Says Nickolas Cook, "Robert Devereaux's 'Zombie Mashup' is the best literary take on the concept of infinite possibilities I've ever had the pleasure to read. His skill in weaving and bobbing multiple parallel stories is stunning." Fresh from the pages of John Skipp's seminal anthology MONDO ZOMBIE, "Zombie Mashup" (aka "Holy Fast, Holy Feast") follows fate's twists and turns as Travis and Laura make their way across town to hear Swami Apadravya, their baby Jenny either dead or being babysat. Meanwhile, zombies do or don't plague the streets of Montreal. Will Travis and Laura make it to the auditorium? Is the swami still breathing or just barely containing his undead urges? Will they seduce the delectable Marcie or turn into her dinner? Perhaps Travis and Marcie are cheating on Laura, and perhaps not. In a tale chockful of sensual delights, contradictory events, and narrative gambits realized and then revoked, the only certainty is that oodles of love and mayhem wait around every corner.
Author

Robert Devereaux made his professional debut in Pulphouse magazine in the late 1980's, attended the 1990 Clarion West Writers Workshop, and soon placed stories in such major venues as Crank!, Weird Tales, and Dennis Etchison's anthology MetaHorror.
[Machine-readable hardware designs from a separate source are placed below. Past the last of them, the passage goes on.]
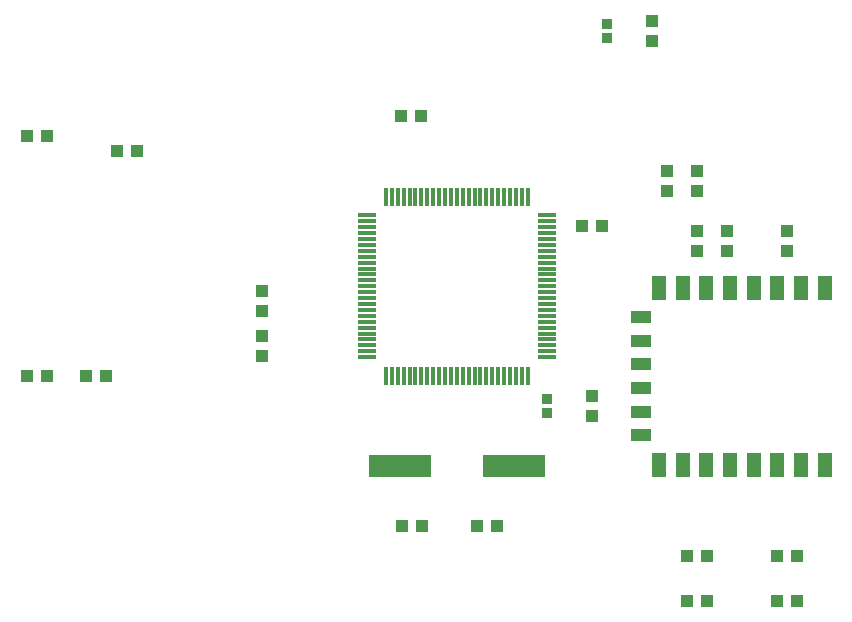
<source format=gbr>
G04 EAGLE Gerber RS-274X export*
G75*
%MOMM*%
%FSLAX34Y34*%
%LPD*%
%INSolderpaste Top*%
%IPPOS*%
%AMOC8*
5,1,8,0,0,1.08239X$1,22.5*%
G01*
%ADD10R,0.900000X0.850000*%
%ADD11R,1.100000X1.000000*%
%ADD12R,0.300000X1.600000*%
%ADD13R,1.600000X0.300000*%
%ADD14R,1.000000X1.100000*%
%ADD15R,1.200000X2.000000*%
%ADD16R,1.700000X1.100000*%
%ADD17R,5.334000X1.930400*%


D10*
X571500Y311700D03*
X571500Y323300D03*
X622300Y640800D03*
X622300Y629200D03*
D11*
X131200Y342900D03*
X148200Y342900D03*
X465700Y215900D03*
X448700Y215900D03*
X512200Y215900D03*
X529200Y215900D03*
X224400Y533400D03*
X207400Y533400D03*
X131200Y546100D03*
X148200Y546100D03*
X198257Y343081D03*
X181257Y343081D03*
D12*
X435300Y343100D03*
X440300Y343100D03*
X445300Y343100D03*
X450300Y343100D03*
X455300Y343100D03*
X460300Y343100D03*
X465300Y343100D03*
X470300Y343100D03*
X475300Y343100D03*
X480300Y343100D03*
X485300Y343100D03*
X490300Y343100D03*
X495300Y343100D03*
X500300Y343100D03*
X505300Y343100D03*
X510300Y343100D03*
X515300Y343100D03*
X520300Y343100D03*
X525300Y343100D03*
X530300Y343100D03*
X535300Y343100D03*
X540300Y343100D03*
X545300Y343100D03*
X550300Y343100D03*
X555300Y343100D03*
D13*
X571300Y359100D03*
X571300Y364100D03*
X571300Y369100D03*
X571300Y374100D03*
X571300Y379100D03*
X571300Y384100D03*
X571300Y389100D03*
X571300Y394100D03*
X571300Y399100D03*
X571300Y404100D03*
X571300Y409100D03*
X571300Y414100D03*
X571300Y419100D03*
X571300Y424100D03*
X571300Y429100D03*
X571300Y434100D03*
X571300Y439100D03*
X571300Y444100D03*
X571300Y449100D03*
X571300Y454100D03*
X571300Y459100D03*
X571300Y464100D03*
X571300Y469100D03*
X571300Y474100D03*
X571300Y479100D03*
D12*
X555300Y495100D03*
X550300Y495100D03*
X545300Y495100D03*
X540300Y495100D03*
X535300Y495100D03*
X530300Y495100D03*
X525300Y495100D03*
X520300Y495100D03*
X515300Y495100D03*
X510300Y495100D03*
X505300Y495100D03*
X500300Y495100D03*
X495300Y495100D03*
X490300Y495100D03*
X485300Y495100D03*
X480300Y495100D03*
X475300Y495100D03*
X470300Y495100D03*
X465300Y495100D03*
X460300Y495100D03*
X455300Y495100D03*
X450300Y495100D03*
X445300Y495100D03*
X440300Y495100D03*
X435300Y495100D03*
D13*
X419300Y479100D03*
X419300Y474100D03*
X419300Y469100D03*
X419300Y464100D03*
X419300Y459100D03*
X419300Y454100D03*
X419300Y449100D03*
X419300Y444100D03*
X419300Y439100D03*
X419300Y434100D03*
X419300Y429100D03*
X419300Y424100D03*
X419300Y419100D03*
X419300Y414100D03*
X419300Y409100D03*
X419300Y404100D03*
X419300Y399100D03*
X419300Y394100D03*
X419300Y389100D03*
X419300Y384100D03*
X419300Y379100D03*
X419300Y374100D03*
X419300Y369100D03*
X419300Y364100D03*
X419300Y359100D03*
D14*
X673100Y499500D03*
X673100Y516500D03*
X698500Y499500D03*
X698500Y516500D03*
X330200Y397900D03*
X330200Y414900D03*
X609600Y309000D03*
X609600Y326000D03*
D15*
X806600Y417900D03*
X786600Y417900D03*
X766600Y417900D03*
X746600Y417900D03*
X726600Y417900D03*
X706600Y417900D03*
X686600Y417900D03*
X666600Y417900D03*
X666600Y267900D03*
X686600Y267900D03*
X706600Y267900D03*
X726600Y267900D03*
X746600Y267900D03*
X766600Y267900D03*
X786600Y267900D03*
X806600Y267900D03*
D16*
X651600Y392900D03*
X651600Y372900D03*
X651600Y352900D03*
X651600Y332900D03*
X651600Y312900D03*
X651600Y292900D03*
D17*
X543560Y266700D03*
X447040Y266700D03*
D11*
X448132Y562986D03*
X465132Y562986D03*
X601100Y469900D03*
X618100Y469900D03*
D14*
X723900Y465700D03*
X723900Y448700D03*
X698500Y465700D03*
X698500Y448700D03*
X774700Y465700D03*
X774700Y448700D03*
X330200Y376800D03*
X330200Y359800D03*
D11*
X690000Y190500D03*
X707000Y190500D03*
X766200Y190500D03*
X783200Y190500D03*
X783200Y152400D03*
X766200Y152400D03*
X707000Y152400D03*
X690000Y152400D03*
D14*
X660400Y643500D03*
X660400Y626500D03*
M02*

</source>
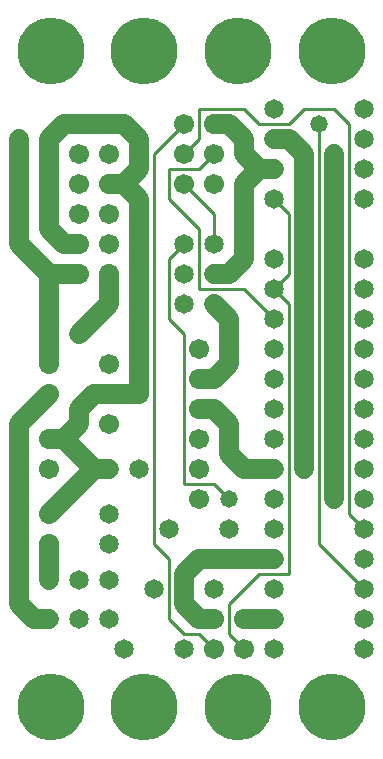
<source format=gtl>
%MOIN*%
%FSLAX25Y25*%
G04 D10 used for Character Trace; *
G04     Circle (OD=.01000) (No hole)*
G04 D11 used for Power Trace; *
G04     Circle (OD=.06500) (No hole)*
G04 D12 used for Signal Trace; *
G04     Circle (OD=.01100) (No hole)*
G04 D13 used for Via; *
G04     Circle (OD=.05800) (Round. Hole ID=.02800)*
G04 D14 used for Component hole; *
G04     Circle (OD=.06500) (Round. Hole ID=.03500)*
G04 D15 used for Component hole; *
G04     Circle (OD=.06700) (Round. Hole ID=.04300)*
G04 D16 used for Component hole; *
G04     Circle (OD=.08100) (Round. Hole ID=.05100)*
G04 D17 used for Component hole; *
G04     Circle (OD=.08900) (Round. Hole ID=.05900)*
G04 D18 used for Component hole; *
G04     Circle (OD=.11300) (Round. Hole ID=.08300)*
G04 D19 used for Component hole; *
G04     Circle (OD=.16000) (Round. Hole ID=.13000)*
G04 D20 used for Component hole; *
G04     Circle (OD=.18300) (Round. Hole ID=.15300)*
G04 D21 used for Component hole; *
G04     Circle (OD=.22291) (Round. Hole ID=.19291)*
%ADD10C,.01000*%
%ADD11C,.06500*%
%ADD12C,.01100*%
%ADD13C,.05800*%
%ADD14C,.06500*%
%ADD15C,.06700*%
%ADD16C,.08100*%
%ADD17C,.08900*%
%ADD18C,.11300*%
%ADD19C,.16000*%
%ADD20C,.18300*%
%ADD21C,.22291*%
%IPPOS*%
%LPD*%
G90*X0Y0D02*D21*X15625Y15625D03*D14*              
X40000Y35000D03*X35000Y45000D03*X25000D03*        
X15000D03*D11*X10000D01*X5000Y50000D01*Y110000D01*
X15000Y120000D01*D15*D03*D11*X20000Y105000D02*    
X25000Y110000D01*X30000Y95000D02*X20000Y105000D01*
X15000Y80000D02*X30000Y95000D01*D15*              
X15000Y80000D03*Y70000D03*D11*Y58000D01*D14*D03*  
X25000D03*X35000D03*Y70000D03*Y80000D03*          
X50000Y55000D03*D12*X55000Y65000D02*              
X50000Y70000D01*X55000Y45000D02*Y65000D01*        
X60000Y40000D02*X55000Y45000D01*X60000Y40000D02*  
X65000D01*X70000Y35000D01*D15*D03*D12*X80000D02*  
X75000Y40000D01*D15*X80000Y35000D03*D12*          
X75000Y40000D02*Y50000D01*X85000Y60000D01*        
X95000D01*Y150000D01*X90000Y155000D01*D14*D03*D12*
X95000Y160000D01*Y180000D01*X90000Y185000D01*D14* 
D03*X100000Y175000D03*D11*Y95000D01*D13*D03*      
X110000Y85000D03*D11*Y120000D01*D13*D03*D11*      
Y175000D01*D14*D03*D11*Y200000D01*D13*D03*D14*    
X120000Y195000D03*D12*X115000Y80000D02*Y210000D01*
X120000Y75000D02*X115000Y80000D01*D14*            
X120000Y75000D03*Y85000D03*Y65000D03*D12*         
Y55000D02*X105000Y70000D01*D14*X120000Y55000D03*  
Y45000D03*D12*X105000Y70000D02*Y210000D01*D13*D03*
D12*X115000D02*X110000Y215000D01*D14*             
X120000Y205000D03*Y215000D03*D12*X100000D02*      
X110000D01*X95000Y210000D02*X100000Y215000D01*    
X85000Y210000D02*X95000D01*X85000D02*             
X80000Y215000D01*X65000D01*Y205000D01*            
X60000Y200000D01*D15*D03*D12*X55000Y195000D02*    
X65000D01*X55000Y185000D02*Y195000D01*            
X65000Y175000D02*X55000Y185000D01*                
X65000Y155000D02*Y175000D01*Y155000D02*X80000D01* 
X90000Y145000D01*D14*D03*Y135000D03*D11*          
X70000Y160000D02*X75000D01*D14*X70000D03*D11*     
X75000D02*X80000Y165000D01*Y190000D01*            
X85000Y195000D01*X90000D01*D14*D03*D11*X85000D02* 
X80000Y200000D01*Y205000D01*X75000Y210000D01*     
X70000D01*D15*D03*X60000D03*D12*X50000Y200000D01* 
Y70000D01*D14*X55000Y75000D03*D11*X60000Y55000D02*
Y60000D01*D14*Y55000D03*D11*Y50000D01*            
X65000Y45000D01*X70000D01*D15*D03*D14*            
X60000Y35000D03*D15*X80000Y45000D03*D11*X90000D01*
D14*D03*Y55000D03*Y35000D03*X70000Y55000D03*      
X90000Y65000D03*D11*X65000D01*X60000Y60000D01*D14*
X75000Y75000D03*D13*Y85000D03*D12*X70000Y90000D01*
X60000D01*Y140000D01*X55000Y145000D01*Y165000D01* 
X60000Y170000D01*D14*D03*D12*X70000D02*Y180000D01*
D14*Y170000D03*X60000Y160000D03*D12*              
X70000Y180000D02*X60000Y190000D01*D15*D03*D12*    
X65000Y195000D02*X70000Y200000D01*D15*D03*        
Y190000D03*D14*X90000Y205000D03*D11*X95000D01*    
X100000Y200000D01*Y175000D01*D14*X90000Y165000D03*
X120000Y155000D03*Y165000D03*Y185000D03*D11*      
X75000Y130000D02*Y145000D01*X70000Y125000D02*     
X75000Y130000D01*X65000Y125000D02*X70000D01*D15*  
X65000D03*Y135000D03*Y115000D03*D11*X70000D01*    
X75000Y110000D01*Y100000D01*X80000Y95000D01*      
X90000D01*D14*D03*Y105000D03*Y85000D03*Y115000D03*
Y75000D03*D15*X65000Y105000D03*Y95000D03*         
Y85000D03*D14*X120000Y125000D03*Y95000D03*        
X90000Y125000D03*X120000Y105000D03*Y115000D03*    
Y135000D03*D13*X45000Y140000D03*D11*Y120000D01*   
D15*D03*D11*X30000D01*X25000Y115000D01*Y110000D01*
X15000Y105000D02*X20000D01*D15*X15000D03*         
Y95000D03*D11*X30000D02*X35000D01*D14*D03*        
X45000D03*D15*X35000Y110000D03*Y130000D03*        
X15000D03*D11*Y160000D01*X25000D01*D15*D03*D11*   
Y140000D02*X35000Y150000D01*D13*X25000Y140000D03* 
D11*X35000Y150000D02*Y160000D01*D15*D03*          
X25000Y170000D03*D11*X20000D01*X15000Y175000D01*  
Y205000D01*X20000Y210000D01*X40000D01*            
X45000Y205000D01*Y195000D01*X40000Y190000D01*     
X45000Y185000D01*Y140000D01*D14*X60000Y150000D03* 
X70000D03*D11*X75000Y145000D01*D15*               
X35000Y180000D03*Y170000D03*D14*X120000Y145000D03*
D11*X35000Y190000D02*X40000D01*D15*X35000D03*     
X25000Y200000D03*Y180000D03*X35000Y200000D03*     
X25000Y190000D03*D11*X15000Y160000D02*            
X5000Y170000D01*Y205000D01*D13*D03*D21*           
X15625Y234375D03*X46875D03*X78125D03*D14*         
X90000Y215000D03*D21*X109375Y234375D03*D14*       
X120000Y35000D03*D21*X46875Y15625D03*X78125D03*   
X109375D03*M02*                                   

</source>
Two of his stories made the final ballot for the Bram Stoker and World Fantasy Awards. Robert has a well-deserved reputation as an author who pushes every envelope, though he would claim, with a stage actor's assurance, that as long as one's writing illuminates characters in all their kinks, quirks, kindnesses, and extremes, the imagination must be free to explore nasty places as well as nice, or what's the point? His first novel Deadweight interweaves a King-like plot, penile implants, and splatterpunk extremes of sex and violence, managing all the while to be a sensitive, spot-on portrayal of an abused woman incapable of relinquishing her role as victim. Walking Wounded, his next novel, explores the dilemma of a good woman able to heal with her hands, but also to harm even unto death, whose discovery that her husband is cheating on her moves her, against her every humane impulse, to activate his Huntington's Disease and take him down. Robert went on to shock the bluenoses with Santa Steps Out, in which Santa Claus' gradual recall of his prior existence as Pan leads to an affair with the Tooth Fairy, while a voyeuristic Easter Bunny tries to twitch and wiggle his way into Mrs. Claus' good graces. Santa Steps Out, which won much praise for its mythological underpinnings and the breathtaking sweep of its transgressions, also had the honor of being banned in that cultural backwater of intolerance and censoriousness known as Cincinnati. Robert's fourth novel, Caliban, borrows a page from John Gardner's Grendel to retell Shakespeare's Tempest through Caliban's eyes. Robert lives in sunny northern Colorado with the delightful Victoria and their melodious cat Sigfried, making up stuff that tickles his fancy and, he hopes, those of his readers.